═════ Extract provided

May 14th, 2018, Charlottesville, Virginia – the Journal Pediatrics has just published two articles about HeRO monitoring.
In the first, “Predicting Extubation Outcomes-A Model Incorporating Heart Rate Characteristics Index”, authors Goel, Chakraborty, Watkins, and Banerjee examined HRC as a predictor of extubation outcome in neonatal patients. They found that patients that failed extubations had both higher baseline HeRO Scores as well as higher post-extubation changes in HRC Scores than infants that succeeded extubation.
In the second, “Neonatal Intensive Care Unit Length of Stay Reduction by Heart Rate Characteristics Monitoring”, Swanson and co-authors examined length of stay differences between the two arms of the HeRO randomized controlled trial in light of the competing outcome of a mortality benefit. They found HeRO monitored patients to be discharged alive and before the 120th day of life at a higher rate than controls (83.6% versus 80.1%, p=0.01). They also found that among surviving patients with a positive blood culture, HeRO monitored patients were discharged at a 3.2 day lower PMA than controls (p=0.03).
“Clinicians face a real challenge in choosing when to extubate a ventilated patient,” commented Dr. Geoffrey Alms, Executive Vice President of Sales and Marketing at MPSC. “Leaving the patient ventilate increases the risk of pneumonia, but pulling the tube out before the patient is ready, resulting in re-intubation, results in its own set of morbidities. Any role that HeRO can play in helping the clinicians choose the right time to extubate will greatly benefit patients.”
Turning to the length of stay publication, Alms commented, “Length of stay in the NICU is a surrogate for cost. So, reducing length of stay is not only good for patients and families, but good for hospitals as well.” He added, “The more we study HeRO monitoring, the more we learn about its benefits.”

══════════
═════ Data extracts

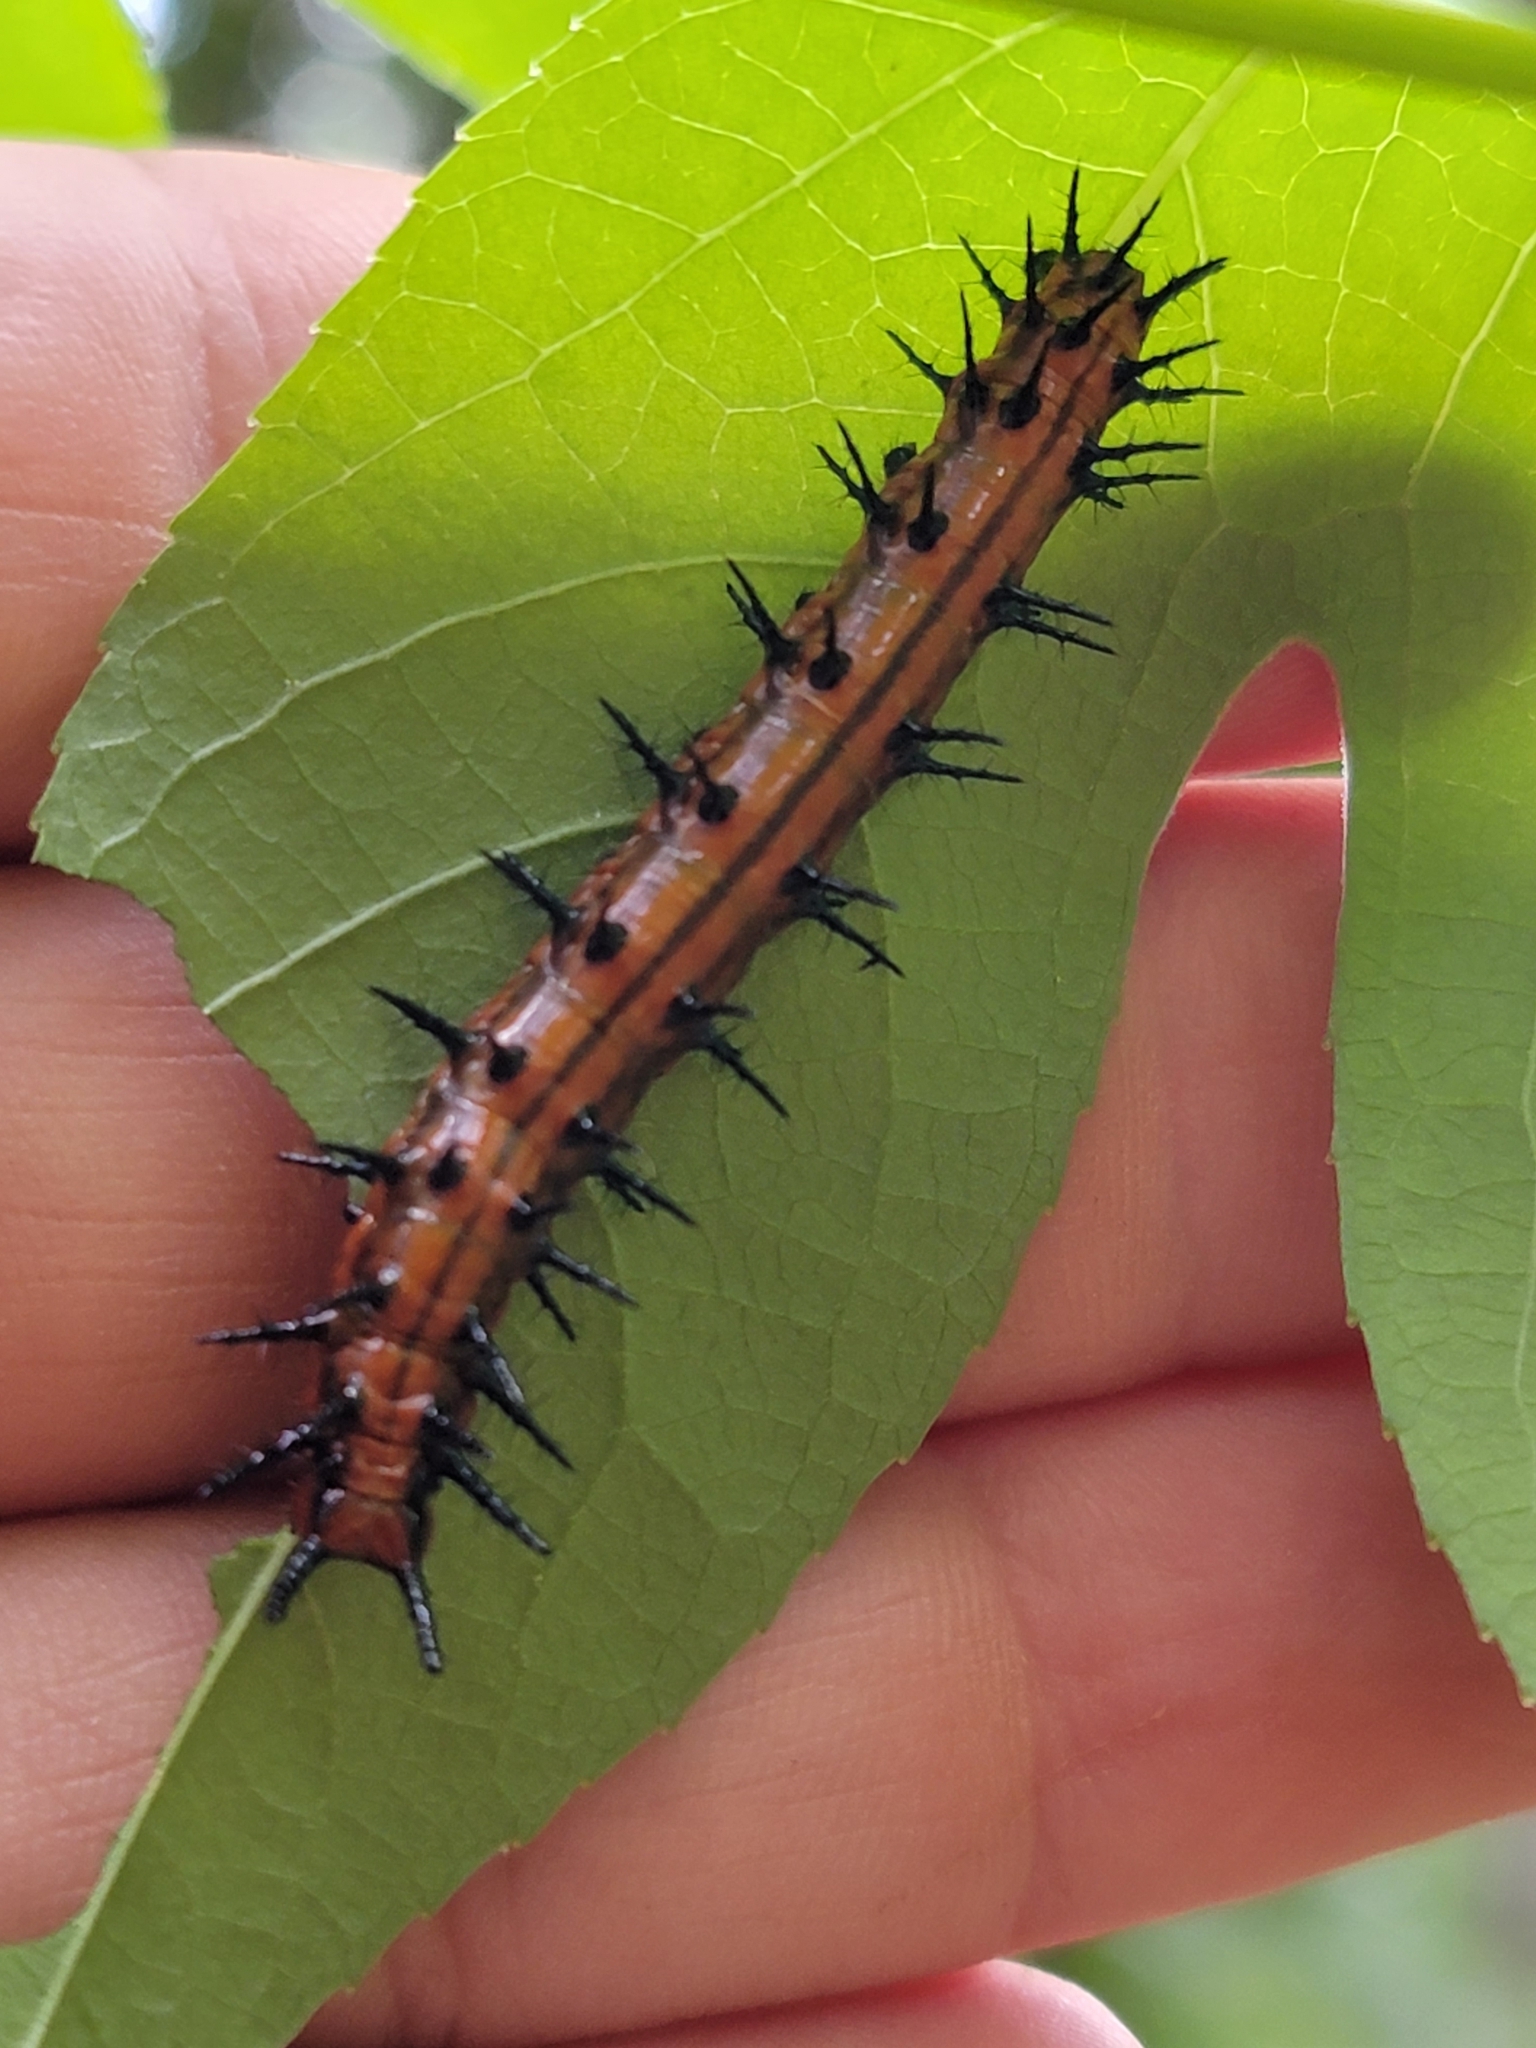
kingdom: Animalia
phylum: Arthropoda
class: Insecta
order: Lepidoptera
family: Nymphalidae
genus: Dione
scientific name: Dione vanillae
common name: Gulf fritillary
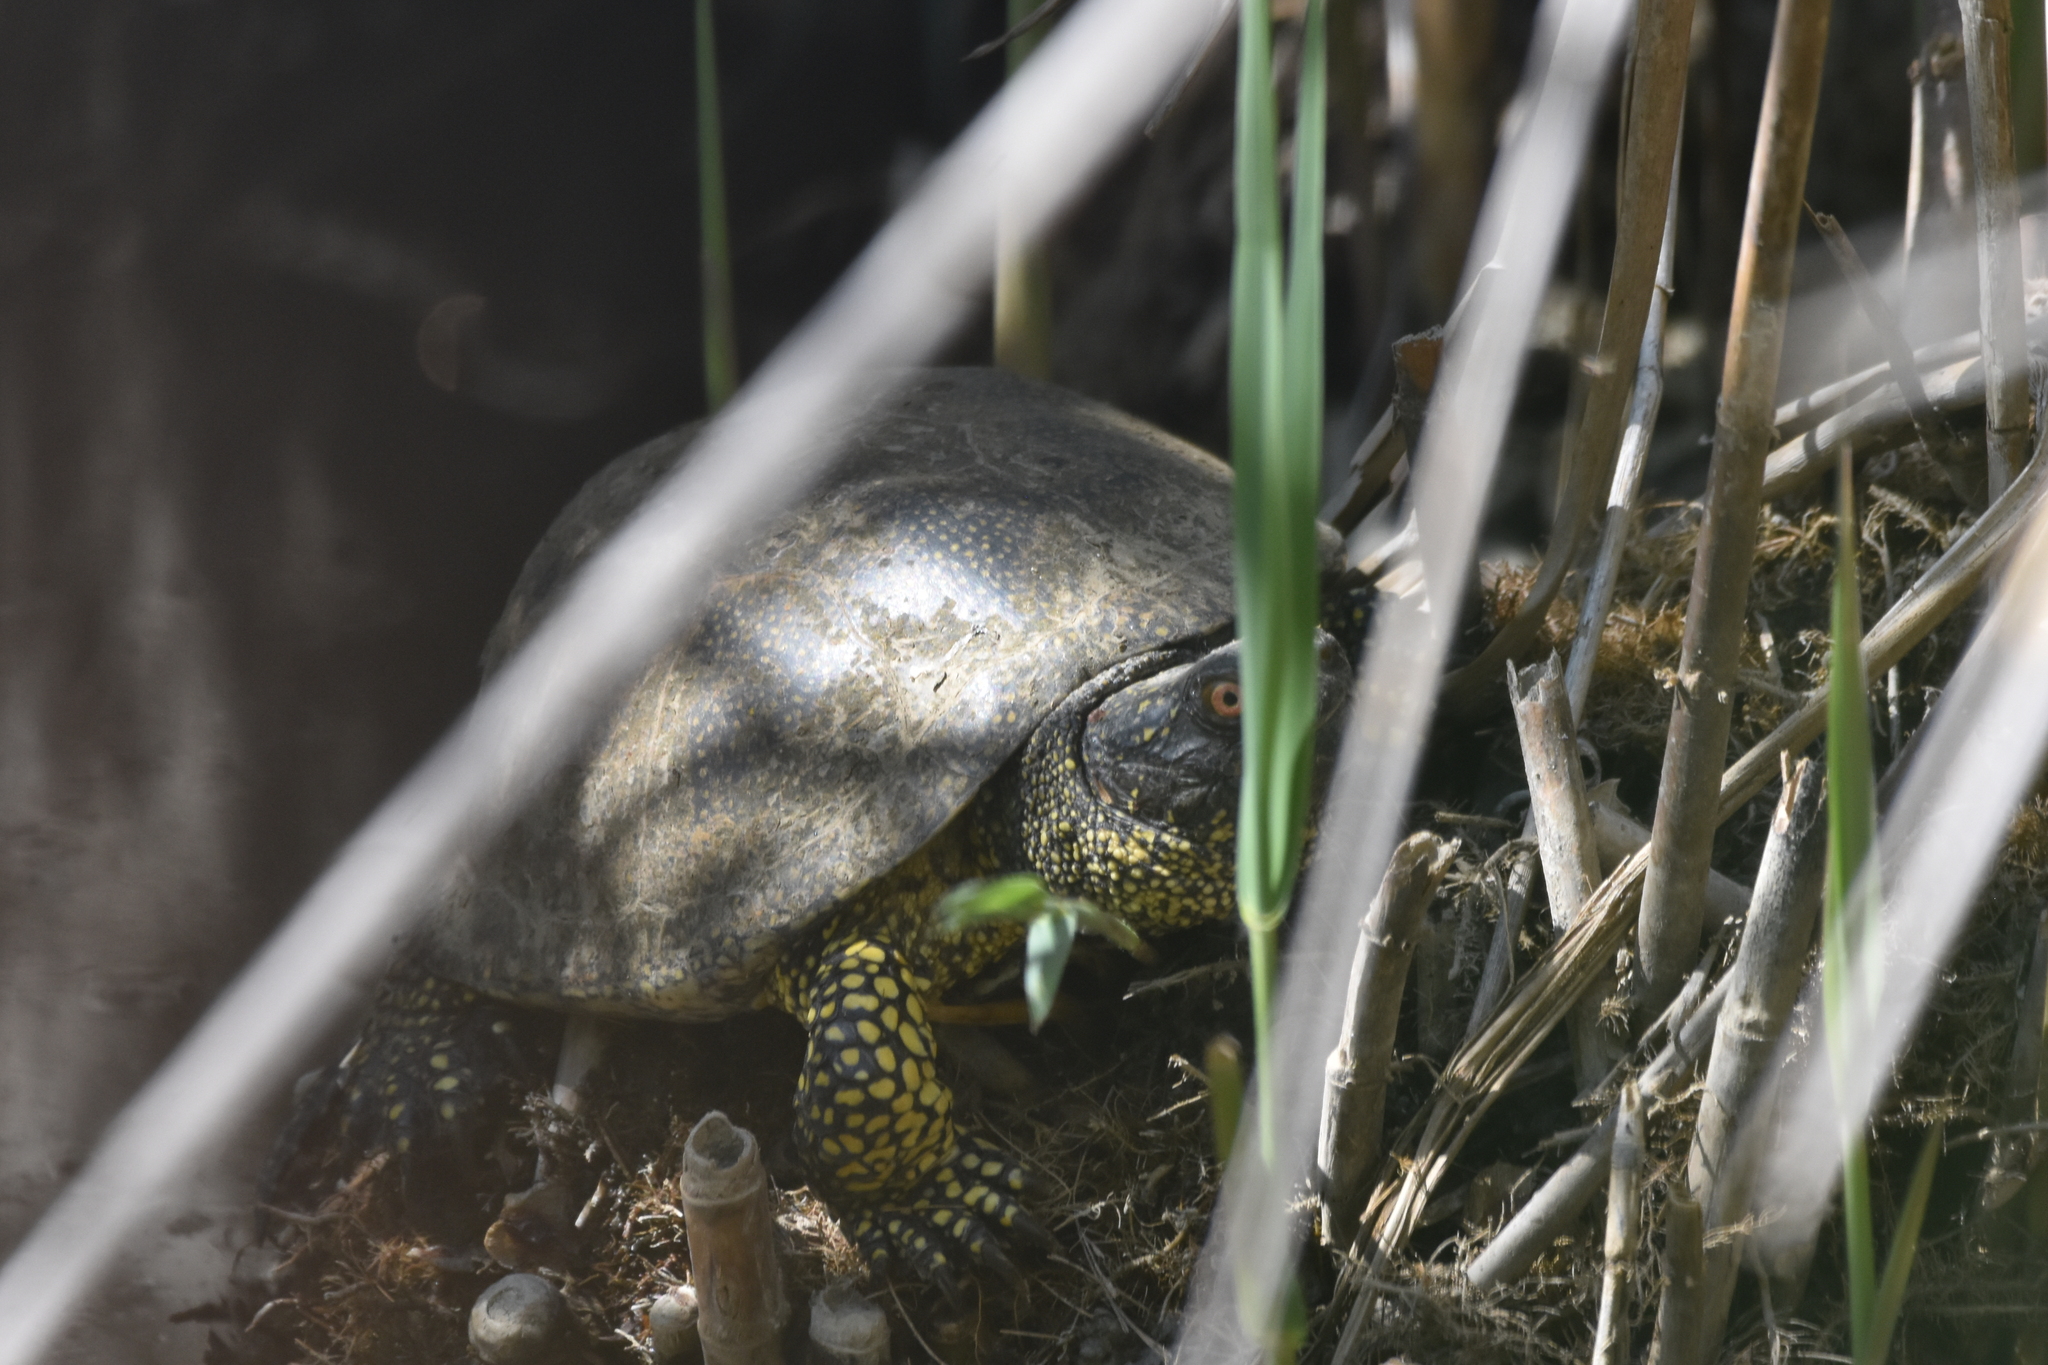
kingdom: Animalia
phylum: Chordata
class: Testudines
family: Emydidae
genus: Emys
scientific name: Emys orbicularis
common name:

══════════

> [Task directions]: Rewrite the paragraph of the HeRO monitoring announcement that begins "In the second" as a short bulleted list that keeps its main facts.

> [Result below]:
- Article: "Neonatal Intensive Care Unit Length of Stay Reduction by Heart Rate Characteristics Monitoring," by Swanson and co-authors
- Focus: length-of-stay differences between the two arms of the HeRO randomized controlled trial, in light of the competing outcome of a mortality benefit
- Finding: HeRO monitored patients were discharged alive and before the 120th day of life at a higher rate than controls (83.6% vs. 80.1%, p=0.01)
- Finding: among surviving patients with a positive blood culture, HeRO monitored patients were discharged at a 3.2 day lower PMA than controls (p=0.03)